Below are several records. Retype exactly those lines running from the one with "nose: (335, 332)" through the one with "left shoulder: (143, 363)", end lines included, and no others.
-- Task inputs follows --
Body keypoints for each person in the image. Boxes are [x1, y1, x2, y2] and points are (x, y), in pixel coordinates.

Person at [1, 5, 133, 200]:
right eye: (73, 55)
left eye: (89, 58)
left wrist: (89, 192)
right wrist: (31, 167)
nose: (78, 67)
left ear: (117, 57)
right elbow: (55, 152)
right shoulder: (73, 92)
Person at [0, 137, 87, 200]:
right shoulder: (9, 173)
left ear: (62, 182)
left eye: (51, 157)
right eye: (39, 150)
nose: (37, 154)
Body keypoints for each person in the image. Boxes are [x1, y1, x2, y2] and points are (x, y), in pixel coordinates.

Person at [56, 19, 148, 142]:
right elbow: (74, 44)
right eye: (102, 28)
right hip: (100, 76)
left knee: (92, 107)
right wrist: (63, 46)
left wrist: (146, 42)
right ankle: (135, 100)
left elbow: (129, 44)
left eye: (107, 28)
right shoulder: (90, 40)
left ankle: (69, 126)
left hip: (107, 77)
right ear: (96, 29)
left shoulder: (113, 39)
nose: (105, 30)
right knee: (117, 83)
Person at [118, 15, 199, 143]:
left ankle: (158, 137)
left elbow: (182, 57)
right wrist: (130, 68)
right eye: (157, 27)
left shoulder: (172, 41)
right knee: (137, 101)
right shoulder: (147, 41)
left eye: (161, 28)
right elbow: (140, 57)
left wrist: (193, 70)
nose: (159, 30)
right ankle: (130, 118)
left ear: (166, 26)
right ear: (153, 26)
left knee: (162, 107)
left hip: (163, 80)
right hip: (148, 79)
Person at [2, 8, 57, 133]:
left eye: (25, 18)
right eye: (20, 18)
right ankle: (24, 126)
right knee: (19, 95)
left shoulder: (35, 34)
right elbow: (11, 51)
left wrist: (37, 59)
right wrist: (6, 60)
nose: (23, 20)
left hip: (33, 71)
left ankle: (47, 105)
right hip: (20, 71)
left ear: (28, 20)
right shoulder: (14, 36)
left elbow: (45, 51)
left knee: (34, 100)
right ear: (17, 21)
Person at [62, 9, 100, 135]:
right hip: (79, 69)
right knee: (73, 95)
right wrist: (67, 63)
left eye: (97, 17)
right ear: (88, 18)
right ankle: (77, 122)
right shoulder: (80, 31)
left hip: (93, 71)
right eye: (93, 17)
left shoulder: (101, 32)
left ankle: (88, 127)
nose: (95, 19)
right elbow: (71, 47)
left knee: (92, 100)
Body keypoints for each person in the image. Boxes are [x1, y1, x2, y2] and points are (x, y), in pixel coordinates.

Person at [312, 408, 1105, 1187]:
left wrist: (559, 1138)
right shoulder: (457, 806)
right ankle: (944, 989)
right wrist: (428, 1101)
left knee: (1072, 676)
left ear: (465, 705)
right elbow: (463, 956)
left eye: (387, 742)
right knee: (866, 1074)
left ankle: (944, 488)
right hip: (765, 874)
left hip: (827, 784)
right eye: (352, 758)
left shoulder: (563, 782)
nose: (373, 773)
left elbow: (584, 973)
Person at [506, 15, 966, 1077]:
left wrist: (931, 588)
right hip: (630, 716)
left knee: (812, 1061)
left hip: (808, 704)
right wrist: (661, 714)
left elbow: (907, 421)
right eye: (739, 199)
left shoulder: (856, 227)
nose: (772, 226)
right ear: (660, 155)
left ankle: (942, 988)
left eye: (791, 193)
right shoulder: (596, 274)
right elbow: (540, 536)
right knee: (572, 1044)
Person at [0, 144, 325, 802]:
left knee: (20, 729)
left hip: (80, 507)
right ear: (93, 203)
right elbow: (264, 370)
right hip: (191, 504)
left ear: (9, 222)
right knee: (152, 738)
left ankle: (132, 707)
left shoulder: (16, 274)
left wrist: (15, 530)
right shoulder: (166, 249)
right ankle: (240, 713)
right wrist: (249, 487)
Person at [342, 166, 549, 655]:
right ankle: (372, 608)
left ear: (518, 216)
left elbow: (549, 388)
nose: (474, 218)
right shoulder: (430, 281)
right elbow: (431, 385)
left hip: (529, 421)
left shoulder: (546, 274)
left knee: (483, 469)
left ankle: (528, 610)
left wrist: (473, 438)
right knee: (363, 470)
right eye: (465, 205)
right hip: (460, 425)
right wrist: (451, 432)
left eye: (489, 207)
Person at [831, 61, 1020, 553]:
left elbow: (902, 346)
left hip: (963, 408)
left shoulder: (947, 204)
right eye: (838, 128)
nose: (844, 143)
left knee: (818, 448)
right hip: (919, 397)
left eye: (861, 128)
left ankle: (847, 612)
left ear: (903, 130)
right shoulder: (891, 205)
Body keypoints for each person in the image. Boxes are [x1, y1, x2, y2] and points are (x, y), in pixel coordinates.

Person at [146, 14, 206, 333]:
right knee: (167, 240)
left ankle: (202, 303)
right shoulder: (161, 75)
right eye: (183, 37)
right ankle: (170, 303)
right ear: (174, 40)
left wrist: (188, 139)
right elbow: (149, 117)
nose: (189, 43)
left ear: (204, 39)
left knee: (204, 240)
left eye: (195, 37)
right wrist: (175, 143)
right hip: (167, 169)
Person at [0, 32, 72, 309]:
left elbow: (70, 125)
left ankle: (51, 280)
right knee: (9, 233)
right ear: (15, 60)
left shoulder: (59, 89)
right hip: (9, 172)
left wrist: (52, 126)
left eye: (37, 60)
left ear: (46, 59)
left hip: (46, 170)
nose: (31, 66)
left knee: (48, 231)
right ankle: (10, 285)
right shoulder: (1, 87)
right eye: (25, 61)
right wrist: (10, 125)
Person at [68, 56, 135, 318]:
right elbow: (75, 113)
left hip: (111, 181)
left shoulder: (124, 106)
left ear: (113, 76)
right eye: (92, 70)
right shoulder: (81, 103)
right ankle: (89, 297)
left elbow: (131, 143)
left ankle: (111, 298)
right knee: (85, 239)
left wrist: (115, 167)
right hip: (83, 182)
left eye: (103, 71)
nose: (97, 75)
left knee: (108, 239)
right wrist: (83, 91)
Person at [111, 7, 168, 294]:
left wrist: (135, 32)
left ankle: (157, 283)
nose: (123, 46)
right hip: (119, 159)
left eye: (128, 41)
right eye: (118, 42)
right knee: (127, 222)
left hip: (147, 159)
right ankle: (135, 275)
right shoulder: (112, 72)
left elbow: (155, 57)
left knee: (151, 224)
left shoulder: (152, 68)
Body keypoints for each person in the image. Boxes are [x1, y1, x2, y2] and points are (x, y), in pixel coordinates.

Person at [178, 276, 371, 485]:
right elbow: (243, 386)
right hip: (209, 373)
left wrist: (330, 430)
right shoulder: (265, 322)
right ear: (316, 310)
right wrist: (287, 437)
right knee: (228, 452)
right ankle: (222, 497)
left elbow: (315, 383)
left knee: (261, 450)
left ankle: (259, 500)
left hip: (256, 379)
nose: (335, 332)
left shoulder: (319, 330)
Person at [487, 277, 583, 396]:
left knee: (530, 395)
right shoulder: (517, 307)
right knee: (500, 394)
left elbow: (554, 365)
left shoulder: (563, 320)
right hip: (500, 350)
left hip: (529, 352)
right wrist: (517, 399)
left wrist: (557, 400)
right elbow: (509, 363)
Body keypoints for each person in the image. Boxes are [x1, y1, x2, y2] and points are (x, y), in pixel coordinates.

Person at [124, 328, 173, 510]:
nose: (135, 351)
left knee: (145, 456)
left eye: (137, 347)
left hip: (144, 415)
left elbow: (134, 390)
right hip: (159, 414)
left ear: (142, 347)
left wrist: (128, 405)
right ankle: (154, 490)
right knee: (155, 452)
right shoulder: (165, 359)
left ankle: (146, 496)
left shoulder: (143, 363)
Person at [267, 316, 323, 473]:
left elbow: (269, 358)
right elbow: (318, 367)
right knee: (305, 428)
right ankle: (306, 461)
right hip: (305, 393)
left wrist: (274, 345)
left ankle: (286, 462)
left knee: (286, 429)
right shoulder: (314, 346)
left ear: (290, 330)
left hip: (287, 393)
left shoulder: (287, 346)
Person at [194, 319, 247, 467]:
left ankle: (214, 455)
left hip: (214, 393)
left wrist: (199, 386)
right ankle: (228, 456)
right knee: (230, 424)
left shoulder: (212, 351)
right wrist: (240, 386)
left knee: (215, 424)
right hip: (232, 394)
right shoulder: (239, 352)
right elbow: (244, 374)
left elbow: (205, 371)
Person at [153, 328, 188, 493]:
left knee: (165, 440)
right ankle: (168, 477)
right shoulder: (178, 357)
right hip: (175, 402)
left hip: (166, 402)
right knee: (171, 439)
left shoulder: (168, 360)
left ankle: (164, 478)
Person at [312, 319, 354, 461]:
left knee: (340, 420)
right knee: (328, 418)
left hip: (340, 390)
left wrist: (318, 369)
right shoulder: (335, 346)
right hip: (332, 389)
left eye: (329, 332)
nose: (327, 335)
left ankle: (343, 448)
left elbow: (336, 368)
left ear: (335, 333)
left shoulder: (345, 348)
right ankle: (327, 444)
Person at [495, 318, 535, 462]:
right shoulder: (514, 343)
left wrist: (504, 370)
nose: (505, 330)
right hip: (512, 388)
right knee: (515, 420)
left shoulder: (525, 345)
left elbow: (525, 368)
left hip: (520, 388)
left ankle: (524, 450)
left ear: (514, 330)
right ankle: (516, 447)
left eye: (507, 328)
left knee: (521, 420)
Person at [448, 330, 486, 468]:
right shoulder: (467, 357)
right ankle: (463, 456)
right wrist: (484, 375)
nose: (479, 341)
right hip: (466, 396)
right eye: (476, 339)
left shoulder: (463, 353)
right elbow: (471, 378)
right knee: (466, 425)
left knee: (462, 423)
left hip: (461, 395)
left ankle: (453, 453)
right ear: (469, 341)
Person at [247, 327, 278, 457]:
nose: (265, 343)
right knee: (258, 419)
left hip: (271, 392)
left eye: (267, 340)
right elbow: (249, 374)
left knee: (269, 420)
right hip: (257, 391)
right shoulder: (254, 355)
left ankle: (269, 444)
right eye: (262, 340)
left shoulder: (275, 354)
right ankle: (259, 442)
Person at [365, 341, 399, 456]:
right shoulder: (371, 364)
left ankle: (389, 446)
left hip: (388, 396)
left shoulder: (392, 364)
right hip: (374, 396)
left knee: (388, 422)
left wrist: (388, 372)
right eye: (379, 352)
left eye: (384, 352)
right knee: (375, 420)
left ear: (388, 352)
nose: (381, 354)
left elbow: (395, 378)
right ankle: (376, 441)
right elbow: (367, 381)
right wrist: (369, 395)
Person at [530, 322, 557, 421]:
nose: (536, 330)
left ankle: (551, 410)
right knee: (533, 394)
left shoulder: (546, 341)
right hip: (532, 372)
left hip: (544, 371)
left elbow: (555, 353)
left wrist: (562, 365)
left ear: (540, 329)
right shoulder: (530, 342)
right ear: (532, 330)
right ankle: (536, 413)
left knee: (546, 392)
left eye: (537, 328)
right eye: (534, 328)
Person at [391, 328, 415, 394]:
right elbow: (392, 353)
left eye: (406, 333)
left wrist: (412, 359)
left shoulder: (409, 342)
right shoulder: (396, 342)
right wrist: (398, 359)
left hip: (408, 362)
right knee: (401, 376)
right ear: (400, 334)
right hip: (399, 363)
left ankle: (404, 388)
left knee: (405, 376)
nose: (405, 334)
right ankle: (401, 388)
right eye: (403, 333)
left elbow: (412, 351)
-- Task inputs concluded --
* [Exercise output]
nose: (335, 332)
left shoulder: (319, 330)
Person at [487, 277, 583, 396]:
left knee: (530, 395)
right shoulder: (517, 307)
right knee: (500, 394)
left elbow: (554, 365)
left shoulder: (563, 320)
right hip: (500, 350)
left hip: (529, 352)
right wrist: (517, 399)
left wrist: (557, 400)
right elbow: (509, 363)
Body keypoints for each person in the image. Boxes are [x1, y1, x2, y2] and points are (x, y), in pixel coordinates.

Person at [124, 328, 173, 510]:
nose: (135, 351)
left knee: (145, 456)
left eye: (137, 347)
left hip: (144, 415)
left elbow: (134, 390)
right hip: (159, 414)
left ear: (142, 347)
left wrist: (128, 405)
right ankle: (154, 490)
right knee: (155, 452)
right shoulder: (165, 359)
left ankle: (146, 496)
left shoulder: (143, 363)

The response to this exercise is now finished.